__Exercise aim__.
Every line of the data is to be reproduced exactly.

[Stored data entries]
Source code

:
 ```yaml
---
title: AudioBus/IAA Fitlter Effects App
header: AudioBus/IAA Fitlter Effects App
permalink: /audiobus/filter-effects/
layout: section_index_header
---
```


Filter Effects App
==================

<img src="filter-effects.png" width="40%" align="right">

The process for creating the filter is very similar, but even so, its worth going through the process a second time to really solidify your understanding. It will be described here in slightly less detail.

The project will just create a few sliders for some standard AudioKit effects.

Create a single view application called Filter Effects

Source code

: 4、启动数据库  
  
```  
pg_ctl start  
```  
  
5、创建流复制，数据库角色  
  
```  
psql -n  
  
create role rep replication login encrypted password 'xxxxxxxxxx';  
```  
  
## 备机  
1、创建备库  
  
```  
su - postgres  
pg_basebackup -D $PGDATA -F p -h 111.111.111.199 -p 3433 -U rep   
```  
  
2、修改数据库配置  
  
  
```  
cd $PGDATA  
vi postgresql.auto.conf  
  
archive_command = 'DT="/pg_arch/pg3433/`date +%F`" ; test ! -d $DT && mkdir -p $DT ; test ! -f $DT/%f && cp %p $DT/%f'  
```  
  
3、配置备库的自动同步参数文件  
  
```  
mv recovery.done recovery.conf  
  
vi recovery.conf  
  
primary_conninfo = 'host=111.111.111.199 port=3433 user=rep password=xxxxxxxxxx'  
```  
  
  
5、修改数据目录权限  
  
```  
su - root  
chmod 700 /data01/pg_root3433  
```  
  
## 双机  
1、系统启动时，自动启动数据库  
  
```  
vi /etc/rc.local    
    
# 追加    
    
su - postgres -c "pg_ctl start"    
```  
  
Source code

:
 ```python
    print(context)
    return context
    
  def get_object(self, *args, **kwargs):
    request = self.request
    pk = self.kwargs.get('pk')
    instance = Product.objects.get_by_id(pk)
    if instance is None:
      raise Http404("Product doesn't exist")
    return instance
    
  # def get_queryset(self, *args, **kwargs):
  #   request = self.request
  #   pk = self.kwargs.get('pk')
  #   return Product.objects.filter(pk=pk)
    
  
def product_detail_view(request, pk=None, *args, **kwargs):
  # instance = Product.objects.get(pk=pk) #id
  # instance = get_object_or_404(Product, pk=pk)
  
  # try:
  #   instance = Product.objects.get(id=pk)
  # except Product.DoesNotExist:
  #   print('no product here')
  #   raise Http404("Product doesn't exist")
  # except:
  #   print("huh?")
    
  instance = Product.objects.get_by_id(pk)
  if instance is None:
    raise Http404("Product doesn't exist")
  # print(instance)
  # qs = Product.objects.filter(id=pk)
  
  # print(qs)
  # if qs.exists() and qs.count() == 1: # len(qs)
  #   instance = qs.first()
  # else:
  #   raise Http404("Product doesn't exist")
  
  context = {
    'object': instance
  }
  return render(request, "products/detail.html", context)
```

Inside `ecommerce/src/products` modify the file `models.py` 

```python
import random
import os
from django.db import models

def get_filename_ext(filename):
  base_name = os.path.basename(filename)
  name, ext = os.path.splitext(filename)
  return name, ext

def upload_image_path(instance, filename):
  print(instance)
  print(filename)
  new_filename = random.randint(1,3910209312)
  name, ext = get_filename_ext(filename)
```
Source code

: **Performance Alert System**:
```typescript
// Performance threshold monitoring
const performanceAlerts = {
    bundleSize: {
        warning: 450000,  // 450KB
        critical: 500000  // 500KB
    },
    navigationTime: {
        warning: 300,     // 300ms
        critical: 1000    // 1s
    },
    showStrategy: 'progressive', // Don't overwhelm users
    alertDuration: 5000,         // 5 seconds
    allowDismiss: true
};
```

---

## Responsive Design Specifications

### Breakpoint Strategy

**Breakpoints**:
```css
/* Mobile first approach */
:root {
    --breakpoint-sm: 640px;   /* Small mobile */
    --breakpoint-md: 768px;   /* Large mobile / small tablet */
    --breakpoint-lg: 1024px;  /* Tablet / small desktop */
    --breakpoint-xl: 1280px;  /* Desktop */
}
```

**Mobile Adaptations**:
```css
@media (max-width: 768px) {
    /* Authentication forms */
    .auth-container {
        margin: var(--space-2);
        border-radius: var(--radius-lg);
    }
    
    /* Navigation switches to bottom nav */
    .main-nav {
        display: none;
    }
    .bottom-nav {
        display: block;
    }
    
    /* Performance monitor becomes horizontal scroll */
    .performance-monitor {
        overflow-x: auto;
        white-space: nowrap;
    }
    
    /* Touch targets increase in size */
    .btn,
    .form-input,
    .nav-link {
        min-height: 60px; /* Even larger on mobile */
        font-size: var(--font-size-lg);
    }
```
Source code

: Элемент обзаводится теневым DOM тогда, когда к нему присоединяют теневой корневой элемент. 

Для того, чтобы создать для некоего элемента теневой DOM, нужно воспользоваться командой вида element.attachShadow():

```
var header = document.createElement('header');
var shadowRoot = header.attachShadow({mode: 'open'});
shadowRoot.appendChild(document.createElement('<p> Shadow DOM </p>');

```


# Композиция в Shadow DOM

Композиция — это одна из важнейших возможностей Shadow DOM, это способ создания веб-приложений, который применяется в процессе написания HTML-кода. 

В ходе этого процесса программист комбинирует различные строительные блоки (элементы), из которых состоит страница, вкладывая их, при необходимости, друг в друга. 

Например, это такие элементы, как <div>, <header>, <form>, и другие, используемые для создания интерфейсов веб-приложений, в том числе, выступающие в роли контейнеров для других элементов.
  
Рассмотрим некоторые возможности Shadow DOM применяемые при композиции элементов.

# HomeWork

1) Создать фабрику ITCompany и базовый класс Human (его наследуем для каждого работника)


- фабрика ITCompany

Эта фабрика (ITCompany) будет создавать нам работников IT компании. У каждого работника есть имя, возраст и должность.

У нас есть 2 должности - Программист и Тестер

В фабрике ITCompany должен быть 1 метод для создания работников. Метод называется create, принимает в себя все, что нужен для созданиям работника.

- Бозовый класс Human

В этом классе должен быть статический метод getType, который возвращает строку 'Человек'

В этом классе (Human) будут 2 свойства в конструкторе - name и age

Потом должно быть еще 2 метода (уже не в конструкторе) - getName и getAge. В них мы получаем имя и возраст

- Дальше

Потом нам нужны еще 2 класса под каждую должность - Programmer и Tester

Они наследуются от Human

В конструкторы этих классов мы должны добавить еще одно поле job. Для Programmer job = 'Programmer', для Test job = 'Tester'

__Your response__.
Source code

:
 ```yaml
---
title: AudioBus/IAA Fitlter Effects App
header: AudioBus/IAA Fitlter Effects App
permalink: /audiobus/filter-effects/
layout: section_index_header
---
```


Filter Effects App
==================

<img src="filter-effects.png" width="40%" align="right">

The process for creating the filter is very similar, but even so, its worth going through the process a second time to really solidify your understanding. It will be described here in slightly less detail.

The project will just create a few sliders for some standard AudioKit effects.

Create a single view application called Filter Effects

Source code

: 4、启动数据库  
  
```  
pg_ctl start  
```  
  
5、创建流复制，数据库角色  
  
```  
psql -n  
  
create role rep replication login encrypted password 'xxxxxxxxxx';  
```  
  
## 备机  
1、创建备库  
  
```  
su - postgres  
pg_basebackup -D $PGDATA -F p -h 111.111.111.199 -p 3433 -U rep   
```  
  
2、修改数据库配置  
  
  
```  
cd $PGDATA  
vi postgresql.auto.conf  
  
archive_command = 'DT="/pg_arch/pg3433/`date +%F`" ; test ! -d $DT && mkdir -p $DT ; test ! -f $DT/%f && cp %p $DT/%f'  
```  
  
3、配置备库的自动同步参数文件  
  
```  
mv recovery.done recovery.conf  
  
vi recovery.conf  
  
primary_conninfo = 'host=111.111.111.199 port=3433 user=rep password=xxxxxxxxxx'  
```  
  
  
5、修改数据目录权限  
  
```  
su - root  
chmod 700 /data01/pg_root3433  
```  
  
## 双机  
1、系统启动时，自动启动数据库  
  
```  
vi /etc/rc.local    
    
# 追加    
    
su - postgres -c "pg_ctl start"    
```  
  
Source code

:
 ```python
    print(context)
    return context
    
  def get_object(self, *args, **kwargs):
    request = self.request
    pk = self.kwargs.get('pk')
    instance = Product.objects.get_by_id(pk)
    if instance is None:
      raise Http404("Product doesn't exist")
    return instance
    
  # def get_queryset(self, *args, **kwargs):
  #   request = self.request
  #   pk = self.kwargs.get('pk')
  #   return Product.objects.filter(pk=pk)
    
  
def product_detail_view(request, pk=None, *args, **kwargs):
  # instance = Product.objects.get(pk=pk) #id
  # instance = get_object_or_404(Product, pk=pk)
  
  # try:
  #   instance = Product.objects.get(id=pk)
  # except Product.DoesNotExist:
  #   print('no product here')
  #   raise Http404("Product doesn't exist")
  # except:
  #   print("huh?")
    
  instance = Product.objects.get_by_id(pk)
  if instance is None:
    raise Http404("Product doesn't exist")
  # print(instance)
  # qs = Product.objects.filter(id=pk)
  
  # print(qs)
  # if qs.exists() and qs.count() == 1: # len(qs)
  #   instance = qs.first()
  # else:
  #   raise Http404("Product doesn't exist")
  
  context = {
    'object': instance
  }
  return render(request, "products/detail.html", context)
```

Inside `ecommerce/src/products` modify the file `models.py` 

```python
import random
import os
from django.db import models

def get_filename_ext(filename):
  base_name = os.path.basename(filename)
  name, ext = os.path.splitext(filename)
  return name, ext

def upload_image_path(instance, filename):
  print(instance)
  print(filename)
  new_filename = random.randint(1,3910209312)
  name, ext = get_filename_ext(filename)
```
Source code

: **Performance Alert System**:
```typescript
// Performance threshold monitoring
const performanceAlerts = {
    bundleSize: {
        warning: 450000,  // 450KB
        critical: 500000  // 500KB
    },
    navigationTime: {
        warning: 300,     // 300ms
        critical: 1000    // 1s
    },
    showStrategy: 'progressive', // Don't overwhelm users
    alertDuration: 5000,         // 5 seconds
    allowDismiss: true
};
```

---

## Responsive Design Specifications

### Breakpoint Strategy

**Breakpoints**:
```css
/* Mobile first approach */
:root {
    --breakpoint-sm: 640px;   /* Small mobile */
    --breakpoint-md: 768px;   /* Large mobile / small tablet */
    --breakpoint-lg: 1024px;  /* Tablet / small desktop */
    --breakpoint-xl: 1280px;  /* Desktop */
}
```

**Mobile Adaptations**:
```css
@media (max-width: 768px) {
    /* Authentication forms */
    .auth-container {
        margin: var(--space-2);
        border-radius: var(--radius-lg);
    }
    
    /* Navigation switches to bottom nav */
    .main-nav {
        display: none;
    }
    .bottom-nav {
        display: block;
    }
    
    /* Performance monitor becomes horizontal scroll */
    .performance-monitor {
        overflow-x: auto;
        white-space: nowrap;
    }
    
    /* Touch targets increase in size */
    .btn,
    .form-input,
    .nav-link {
        min-height: 60px; /* Even larger on mobile */
        font-size: var(--font-size-lg);
    }
```
Source code

: Элемент обзаводится теневым DOM тогда, когда к нему присоединяют теневой корневой элемент. 

Для того, чтобы создать для некоего элемента теневой DOM, нужно воспользоваться командой вида element.attachShadow():

```
var header = document.createElement('header');
var shadowRoot = header.attachShadow({mode: 'open'});
shadowRoot.appendChild(document.createElement('<p> Shadow DOM </p>');

```


# Композиция в Shadow DOM

Композиция — это одна из важнейших возможностей Shadow DOM, это способ создания веб-приложений, который применяется в процессе написания HTML-кода. 

В ходе этого процесса программист комбинирует различные строительные блоки (элементы), из которых состоит страница, вкладывая их, при необходимости, друг в друга. 

Например, это такие элементы, как <div>, <header>, <form>, и другие, используемые для создания интерфейсов веб-приложений, в том числе, выступающие в роли контейнеров для других элементов.
  
Рассмотрим некоторые возможности Shadow DOM применяемые при композиции элементов.

# HomeWork

1) Создать фабрику ITCompany и базовый класс Human (его наследуем для каждого работника)


- фабрика ITCompany

Эта фабрика (ITCompany) будет создавать нам работников IT компании. У каждого работника есть имя, возраст и должность.

У нас есть 2 должности - Программист и Тестер

В фабрике ITCompany должен быть 1 метод для создания работников. Метод называется create, принимает в себя все, что нужен для созданиям работника.

- Бозовый класс Human

В этом классе должен быть статический метод getType, который возвращает строку 'Человек'

В этом классе (Human) будут 2 свойства в конструкторе - name и age

Потом должно быть еще 2 метода (уже не в конструкторе) - getName и getAge. В них мы получаем имя и возраст

- Дальше

Потом нам нужны еще 2 класса под каждую должность - Programmer и Tester

Они наследуются от Human

В конструкторы этих классов мы должны добавить еще одно поле job. Для Programmer job = 'Programmer', для Test job = 'Tester'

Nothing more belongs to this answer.